Il s’agit des lipodystrophies localisées qui représentent une excellente indication de la lipoaspiration, parfois appelée liposuccion.

Les anomalies histologiques

Sous la peau, on décrit, en présence d’une lipodystrophie localisée, 3 couches graisseuses :


– Superficielle et moyenne : responsables des modifications cutanées superficielles telle l’aspect de « peau d’orange » ;


– Profonde : où se développent les masses graisseuses appelées lipodystrophies localisées.

L’aspect superficiel de « peau d’orange »


Il est engendré par :


– un gonflement des cellules graisseuses qui se chargent en triglycérides, sans se multiplier et s’organisent en amas ;


– une attraction vers l’intérieur de la couche profonde de l’épiderme exercée par les tractus fibreux rigidifiés qui entourent les amas de cellules graisseuses.


L’étiologie de ces modifications est un trouble des échanges métaboliques dans la substance fondamentale où baignent les cellules graisseuses : une hyper polymérisation des molécules appelées mucopolysacharides en serait à l’origine, leur augmentation de volume bloquant les échanges métaboliques.

Le stade des lipodystrophies localisées


Il s’installe progressivement par gonflement des cellules graisseuses qui forment des micros nodules, puis, à un stade ultérieur, des macros nodules, et enfin de véritables masses graisseuses qui déforment le corps.

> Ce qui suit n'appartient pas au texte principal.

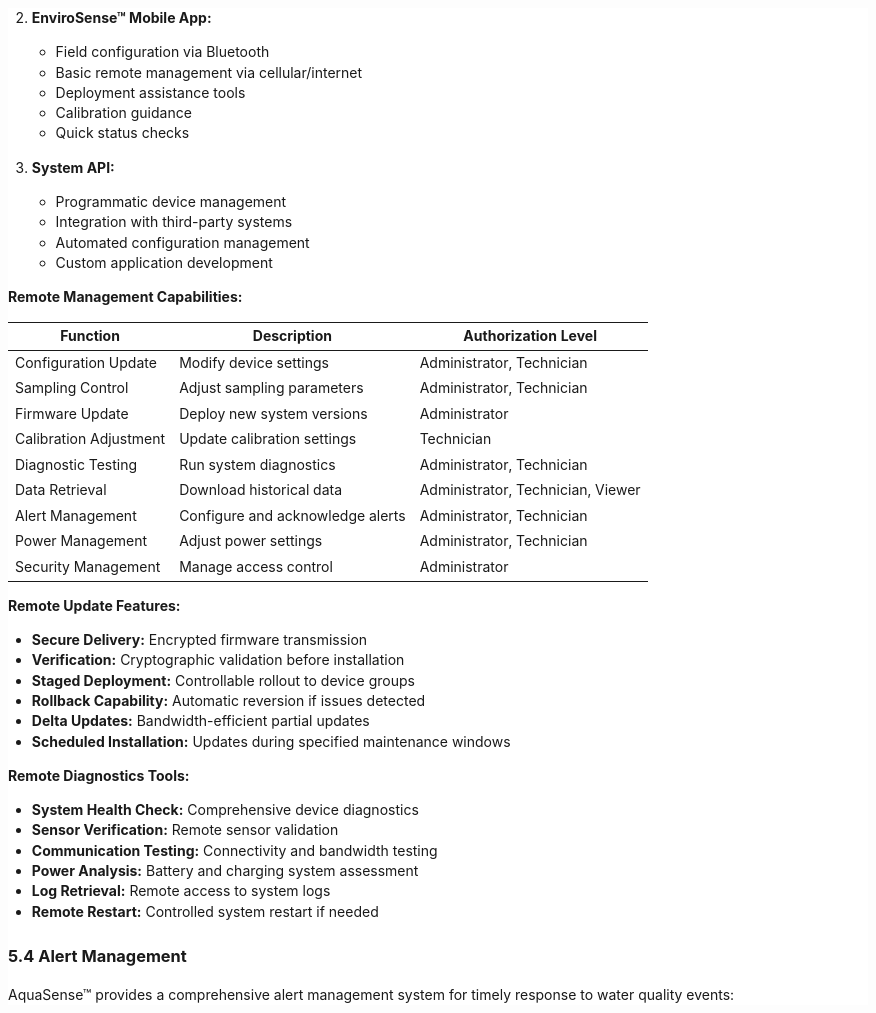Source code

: 2. **EnviroSense™ Mobile App:**
   - Field configuration via Bluetooth
   - Basic remote management via cellular/internet
   - Deployment assistance tools
   - Calibration guidance
   - Quick status checks

3. **System API:**
   - Programmatic device management
   - Integration with third-party systems
   - Automated configuration management
   - Custom application development

**Remote Management Capabilities:**

| Function | Description | Authorization Level |
|----------|-------------|---------------------|
| Configuration Update | Modify device settings | Administrator, Technician |
| Sampling Control | Adjust sampling parameters | Administrator, Technician |
| Firmware Update | Deploy new system versions | Administrator |
| Calibration Adjustment | Update calibration settings | Technician |
| Diagnostic Testing | Run system diagnostics | Administrator, Technician |
| Data Retrieval | Download historical data | Administrator, Technician, Viewer |
| Alert Management | Configure and acknowledge alerts | Administrator, Technician |
| Power Management | Adjust power settings | Administrator, Technician |
| Security Management | Manage access control | Administrator |

**Remote Update Features:**

- **Secure Delivery:** Encrypted firmware transmission
- **Verification:** Cryptographic validation before installation
- **Staged Deployment:** Controllable rollout to device groups
- **Rollback Capability:** Automatic reversion if issues detected
- **Delta Updates:** Bandwidth-efficient partial updates
- **Scheduled Installation:** Updates during specified maintenance windows

**Remote Diagnostics Tools:**

- **System Health Check:** Comprehensive device diagnostics
- **Sensor Verification:** Remote sensor validation
- **Communication Testing:** Connectivity and bandwidth testing
- **Power Analysis:** Battery and charging system assessment
- **Log Retrieval:** Remote access to system logs
- **Remote Restart:** Controlled system restart if needed

### 5.4 Alert Management

AquaSense™ provides a comprehensive alert management system for timely response to water quality events:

Le seul traitement adapté est la lipoaspiration.

Les facteurs étiologiques

Les facteurs constitutionnels

Le sexe :


C’est le principal facteur, les femmes semblant plus particulièrement prédisposées à la cellulite pour deux raisons :


– leur couche graisseuse superficielle est beaucoup plus épaisse que chez l’homme ;


– les lobules graisseux de cette couche superficielle sont cloisonnés par du tissu conjonctif dont les cloisons verticales sont accrochées en surface à la face profonde du derme et responsables de l’aspect de « peau d’orange ». Chez l’homme, les logettes sont plus petites et ne sont pas unies à la surface. Les anomalies et irrégularités de surface ne peuvent donc pas se constituer.

Les hormones :


Les hormones sexuelles féminines et notamment les œstrogènes, favorisent le gonflement des cellules graisseuses ou adipocytes, particulièrement dans la partie inférieure du corps féminin.


Néanmoins, il a été impossible de corréler une augmentation du taux des œstrogènes et un déclenchement de la maladie cellulitique. De même, la diminution du taux des œstrogènes ne favorise pas la disparition de la cellulite.

L’hérédité :


Le facteur héréditaire est très souvent retrouvé, les stéatomes apparaissant à la puberté. « La culotte de cheval » en est alors l’exemple caractéristique : fille, mère et grand-mère étant toutes trois atteintes.

Les facteurs acquis

L’alimentation


C’est le facteur principal :


– Trop riche en graisse, elle favorise le stockage des triglycérides dans les adipocytes ;


– Trop abondante, notamment pendant l’enfance, elle augmente les risques de cellulite à l’adolescence et à l’âge adulte par hyperplasie des adipocytes. Les facteurs loco régionaux de type mécanique, temporaires ou permanents : sédentarité, vêtements trop serrés, pathologies articulaires sous jacentes, problèmes de contractions musculaires.


Ils semblent favoriser les blocages tissulaires et l’installation de la maladie cellulitique.

Les facteurs nerveux et les médicaments


Les facteurs neuro végétatifs et psychologiques semblent influencer le stockage dans les adipocytes ainsi que certains médicaments tels la cortisone et les anti dépresseurs.